The Fair Work (Registered Organisations) Amendment Bill 2014 was blocked in the Senate on Monday.

“The question must be asked as to why Labor, the Greens and the Palmer United Party would vote down legislation that seeks to afford greater protection to members of trade unions and other registered organisations,” Mr Knott said.

“We’ve experienced a very unedifying period in our industrial relations history that has seen the union brand tarnished with convictions of former officials along with a plethora of evidence of corruption and the misappropriation of funds from the Trade Union Royal Commission.

“After such events, union members could not be blamed for losing faith in the very organisations that purport to represent their interests.
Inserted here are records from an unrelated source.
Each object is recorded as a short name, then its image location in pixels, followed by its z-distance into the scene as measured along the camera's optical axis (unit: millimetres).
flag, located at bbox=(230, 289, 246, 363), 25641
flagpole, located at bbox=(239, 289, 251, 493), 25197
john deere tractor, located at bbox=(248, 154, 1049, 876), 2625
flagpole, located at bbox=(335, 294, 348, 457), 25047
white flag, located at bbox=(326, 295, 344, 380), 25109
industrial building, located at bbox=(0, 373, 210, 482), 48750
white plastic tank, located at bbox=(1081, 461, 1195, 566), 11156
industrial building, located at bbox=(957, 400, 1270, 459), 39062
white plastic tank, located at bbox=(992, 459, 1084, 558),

It does not send a positive message to union members when Labor and minority parties insist on treating their officials as a protected species.”

Mr Knott argues that rather than be regulated by the Fair Work Commission or any other body offering special treatment, registered organisations should simply come under the jurisdiction of Australia’s corporations laws and be regulated by the corporate watchdog, ASIC.

Mr Knott said under the current act, individuals who commit offences can be fined $200,000 and sentenced up to five years in jail, however for a body corporate (which includes trade unions) the penalty is only a $33,000 fine

“The stark difference in penalties shows why the Senate needs to get serious about protecting members of registered organisations from unethical and illegal behaviour,” Mr Knott says.

“Registered organisations often manage tens of millions of dollars in members’ funds. Officials that ethically represent their members and use funds transparently and appropriately would have nothing to fear from the rigorous rules and high standards applied to corporations.”